Yeah, and thank God you dropped the Sasha Fierce get-up. That was getting a little tired too.

Good yes, Queen Grace. You have plenty to be proud of! Look at the legacy you've left behind. Ah, it's just wonderful.



Yeah, that's Tyrese Gibson being killed. HAHAHA!!

Saturday, April 3, 2010

Why I'm Such a Bookworm

My college campus is running a 10 Days of Academic Activism and part of their campaign is this:

This campaign serves as a reminder to all students that our academics are the means through which we can take ourselves to new heights and reach the goals that we have set out to achieve in our lives.
 I love it when people emphasise the importance of the academic life. For me, it's not a matter of toughing it out for a couple of years so that I can get a decent job. It's about taking myself to new heights and using this organ I have sitting in my skull to the absolute fullest. Stretch my mind as far as I can possibly stretch it and do my part in making a positive contribution to the world at large. And not for vanity's sake. Oh no! (Although, I am tempted to sometimes...that's a sincere admission which took plenty of courage to make.)

Thursday, April 1, 2010

The Ankh is Back...yeess Ms Badu

Firstly, I'm sure none of us who have followed Erykah since the very first days when she was crooning about her man calling his homeboy Tyrone and telling him to get his isht and what not that Ms Badu is ummm...eccentric. Yes, we have all known that. But if you haven't given a toot about her until now then you may not be able to understand where she is coming from artistically. Such as the bottom three people who I couldn't imagine knowing a single thing about her until their news network made them aware of the story which they'd have to critically discuss and offer opinions too.

Offensive?? What could be so offensive about a nekkid female body. She's naked, yeah, so?? Not like you don't know what the female anatomy looks like is it?
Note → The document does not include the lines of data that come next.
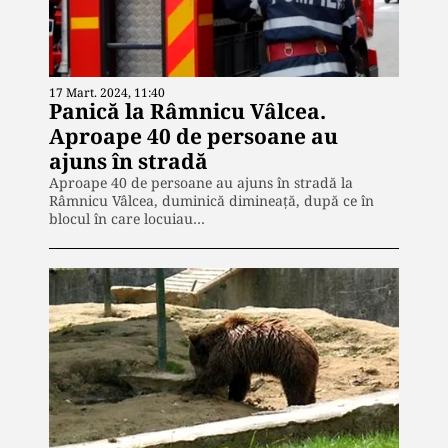
17 Mart. 2024, 11:40
Panică la Râmnicu Vâlcea.
Aproape 40 de persoane au
ajuns în stradă
Aproape 40 de persoane au ajuns în stradă la
Râmnicu Vâlcea, duminică dimineață, după ce în
blocul în care locuiau…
They're comments were too superficial. They were only talking about surface stuff - her being nude, the kids around, disrespectful of the president. Looking deeper. See the symbolism behind her choosing to mimic the assasination of JFK - a president who at a time of great civil turmoil in the US, attempted to make strides in ending segregation and galvanising a creed of equality. He was a revolutionary somewhat, why else did the people's feel such intense loss when he was shot down. So, if anything - this is a good remark for the legacy of JFK, one of America's most loved presidents. But people, as usual, too simpleminded to understand metaphoric speak.

Another thing - as for them not understanding the correlation between the video's statement and her lyrics. PUH-LEASE! I've only heard a bit of the song and know very well that she is communicating her wish for liberation, for a sense of freedom from all the limiting standards that society sets up along lines of gender, race, sexual orientation, age etc etc. And how all this eventually evolves to mistrust of the other, ignorance, fear and eventually hatred of those whom are dissimilar to ourselves. DUH! But I guess when you have been privileged and a member of the dominant racial group, you'd never understand this quest to escape dominance and oppression because you simple haven't experienced this.